The border could not thereafter be undone because of the
joint failure to work out a way of implementing the vague
and non-essential commitment to use joint endeavours
appearing in Article 7.
Even
if there were a breach of Article 7 the remedy would certainly
not be the invalidation of the whole Treaty. There could
be no question of undoing the border after so long. We detect
signs in Guatemalas Reply that they recognize that
the problems we now face began with the former colonial
power and not with Belize, and an acceptance that Belize
should not be made to pay the price. We welcome the recognition
of the reality that what they describe as a restitutio
in integrum is really quite impractical even if there
were any substance in their allegation of non-compliance.

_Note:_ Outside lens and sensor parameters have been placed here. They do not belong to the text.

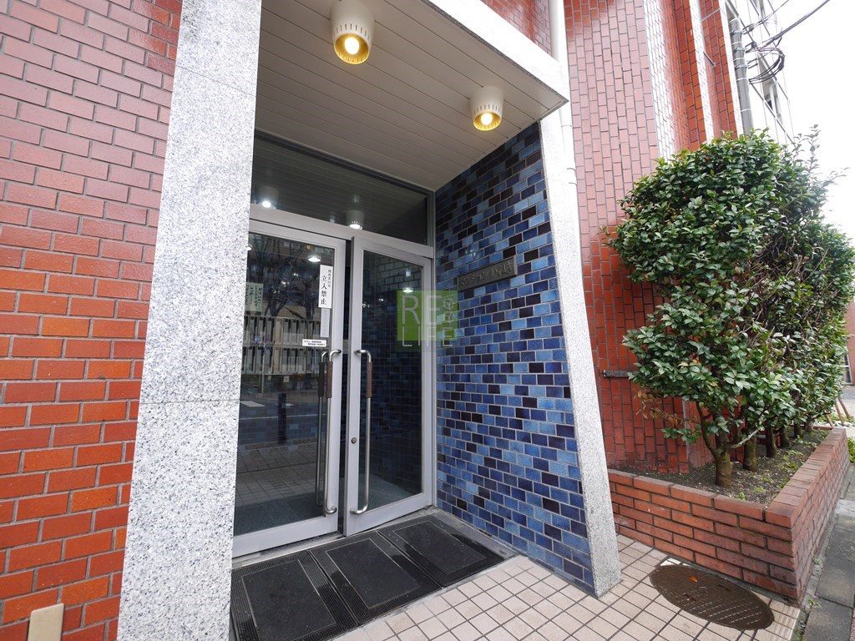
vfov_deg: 85.7
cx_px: 428
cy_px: 320
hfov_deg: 102.1
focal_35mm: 14
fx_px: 346
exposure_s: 1/60
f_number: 4
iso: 200
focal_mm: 7
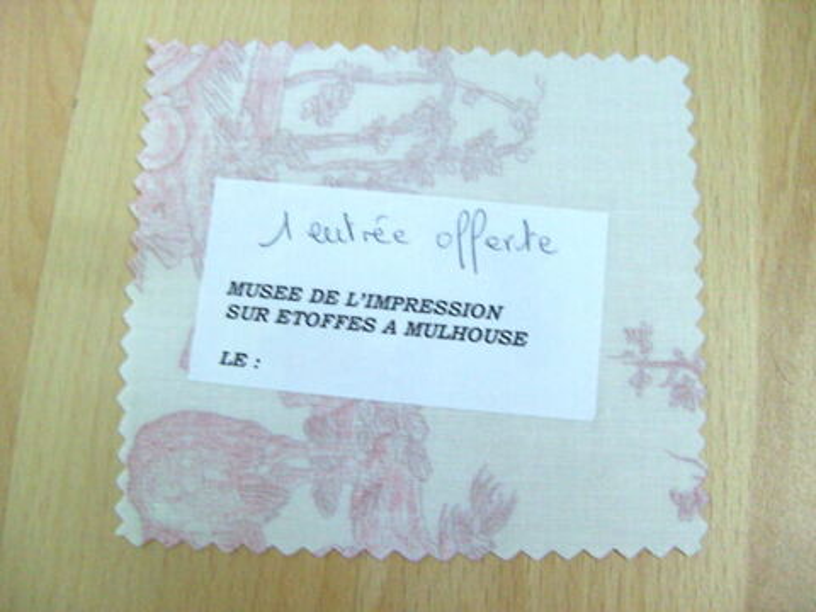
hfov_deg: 50.1
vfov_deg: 38.7
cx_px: 408
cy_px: 306
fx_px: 872
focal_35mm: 37
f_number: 2.8
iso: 640
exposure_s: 1/4.76
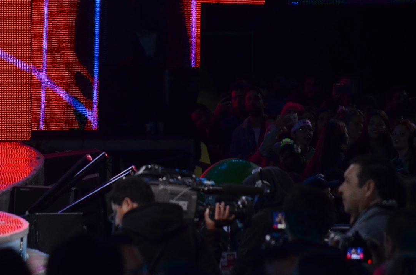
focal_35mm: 453
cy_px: 59
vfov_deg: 3.0
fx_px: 5222
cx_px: 84
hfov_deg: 4.6
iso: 800
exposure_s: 1/125
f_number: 5.3
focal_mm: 160
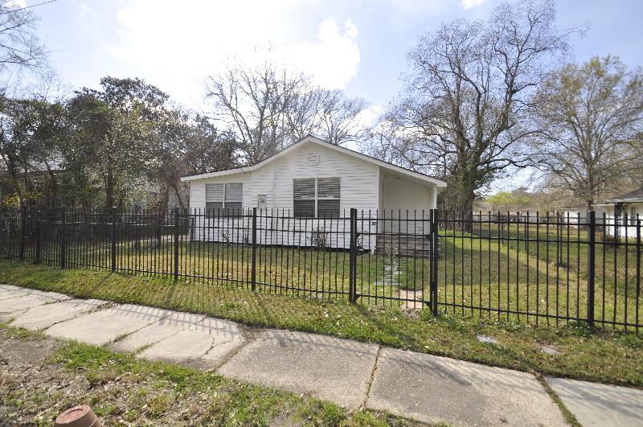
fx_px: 268
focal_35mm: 15
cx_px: 322
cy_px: 214
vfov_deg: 77.2
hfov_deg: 100.5
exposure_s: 1/250
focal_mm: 10
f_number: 8
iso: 200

We ask them to continue along this road and to state clearly
and publicly that they accept that the borders could not
now be undone.
SIMULATION
Guatemala
did not treat this issue fully. But we noted no further
mention of simulation. For the reasons we gave yesterday
we believe that they have rightly abandoned this claim.
1931
TREATY
They
tried to subsume the 1931 Treaty in the argument on the
1859 Treaty. But it is an independent treaty and contains
no equivalent of Article 7. We still wait to hear on what
grounds recognized by the Vienna Convention they seek to
justify termination of the 1931 Treaty.
Libya
v. Chad
Guatemala
has failed totally to respond to our submission that the
Libya v. Chad Principle should apply. But again, we do detect
a welcome recognition that the principle operates to make
what they describe as restitutio in integrum impossible.

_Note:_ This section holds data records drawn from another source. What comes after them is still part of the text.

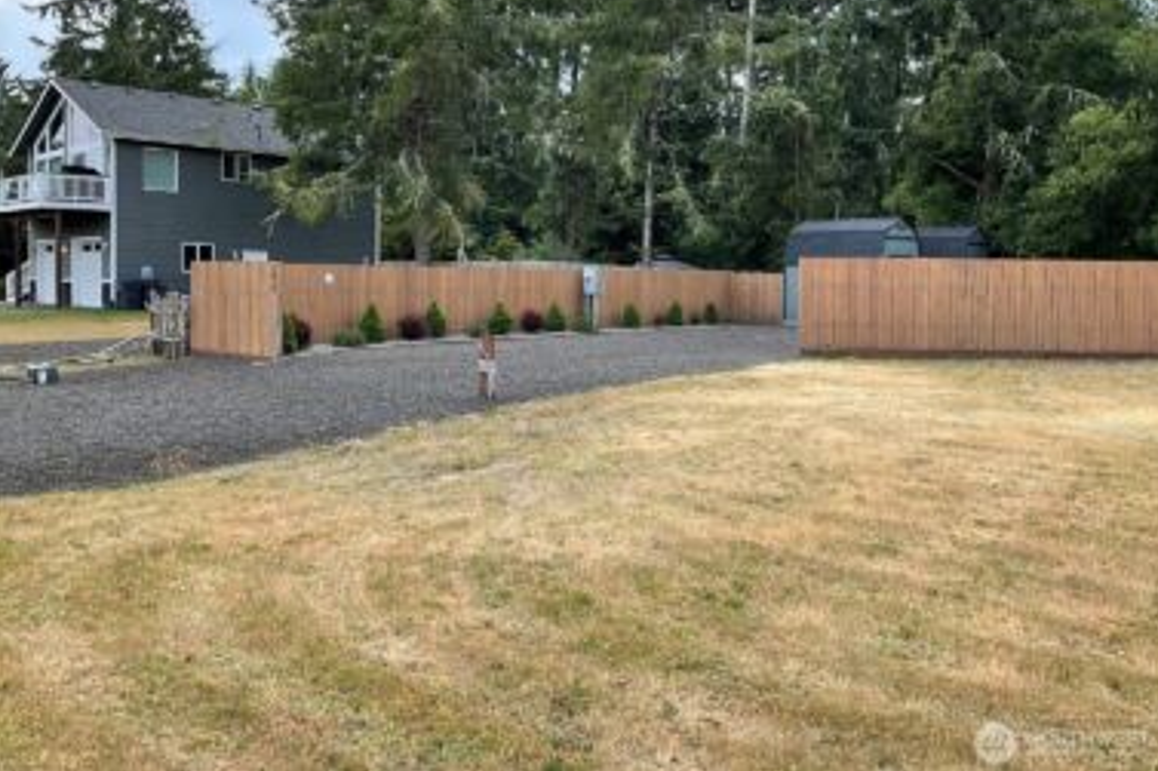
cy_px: 313
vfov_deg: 40.9
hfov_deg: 58.7
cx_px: 559
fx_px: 1029
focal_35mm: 32
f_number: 1.8
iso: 25
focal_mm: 3
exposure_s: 1/514
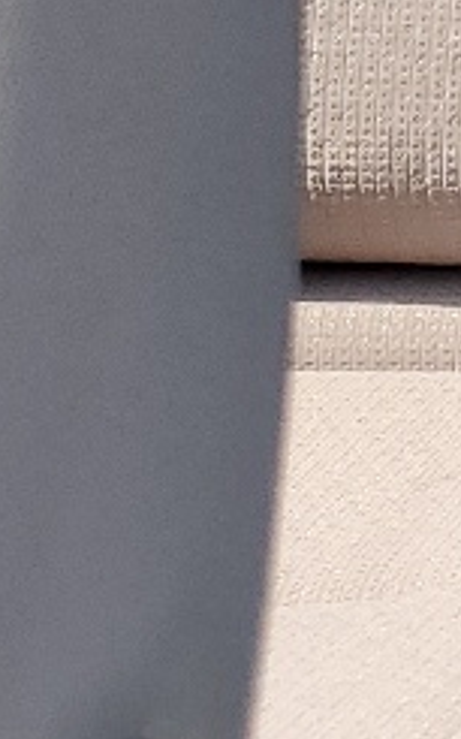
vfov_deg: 10.6
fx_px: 3620
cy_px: -754
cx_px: 1552
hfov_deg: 6.4
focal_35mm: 180
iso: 50
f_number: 1.5
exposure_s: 1/286
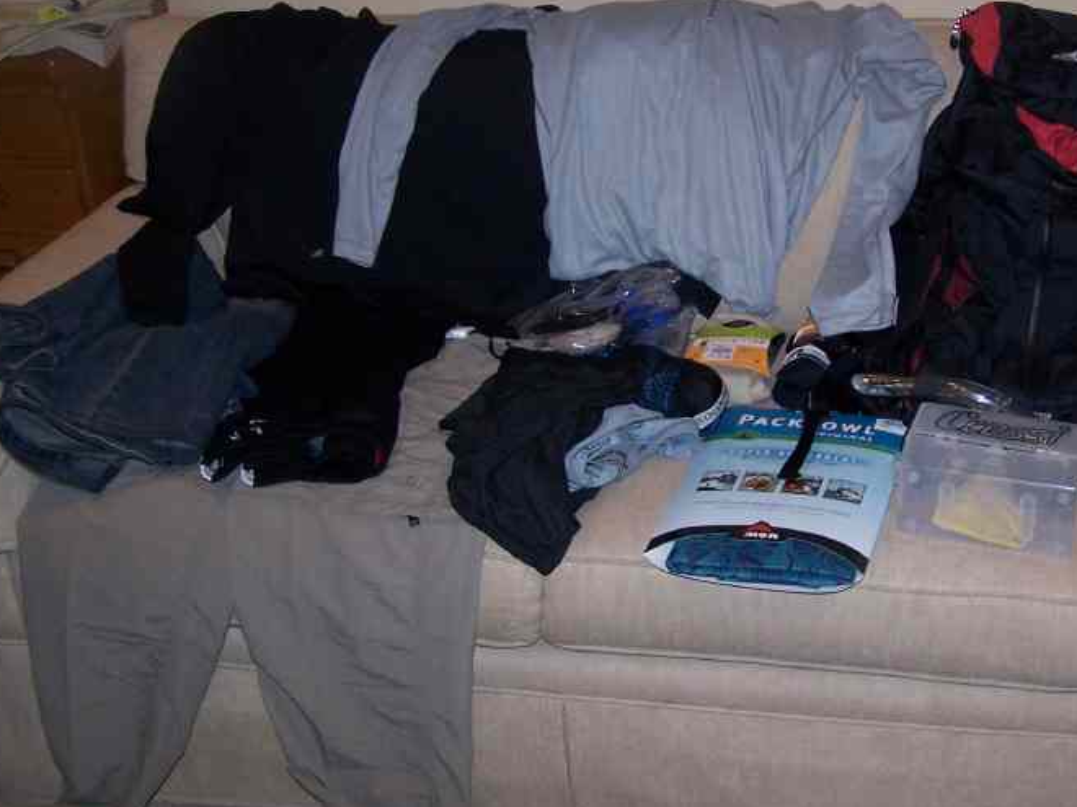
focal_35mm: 53
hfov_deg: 35.8
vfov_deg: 27.5
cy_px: 373
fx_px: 1649
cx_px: 726
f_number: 2.8
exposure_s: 1/60
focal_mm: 6.3
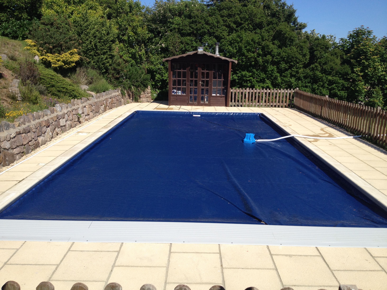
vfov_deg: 40.7
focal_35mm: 35
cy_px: 145
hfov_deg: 52.6
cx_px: 194
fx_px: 391
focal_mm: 4.28
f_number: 2.4
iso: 64
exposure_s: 1/2123
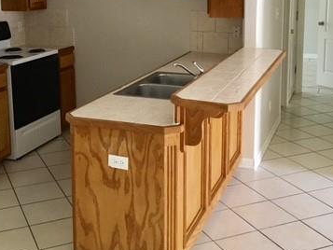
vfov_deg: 27.6
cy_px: 62
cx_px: 152
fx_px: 500
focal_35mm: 52
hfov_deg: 36.8
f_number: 2.2
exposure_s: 1/30
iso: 160
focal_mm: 4.15
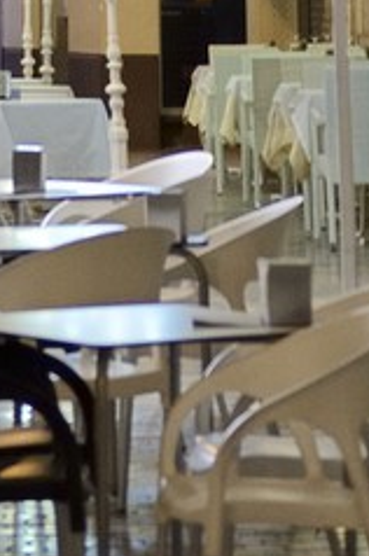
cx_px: -15
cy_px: -1163
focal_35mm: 303
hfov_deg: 4.5
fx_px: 4672
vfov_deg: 6.2
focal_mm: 45
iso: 1600
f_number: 3.5
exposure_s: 1/60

Moreover, the undoing of the border, and transfer of territory
after so long would plainly violate both the letter and
spirit of the several UN Resolutions to which we referred
yesterday.
We
suggest that it would be helpful if the Facilitators were
to clearly state that restitutio in integrum is simply
impossible in the light of Article 60 of the Vienna Convention,
the Libya v. Chad Principle, and the international community´s
recognition of Belizes right to self-determination
with territorial integrity.
I wish
to respond to two points made by the distinguished Foreign
Minister in his address this morning. First, he stated that
the 1931 Exchange of Notes was not a treaty. By way of reply
I must point out that the Exchange of Notes was registered
with the League of Nations as a treaty. If it were not a
treaty they would not have registered it in the treaty series.
Secondly, the Foreign Minister stated that the Vienna Convention
had no retroactive effect and therefore could not apply
to the 1859 and 1931 Treaties. He is correct in saying that
it has no retroactive effect, however, it was declaratory
of existing principles of customary international law. We
therefore say that they principles are the same.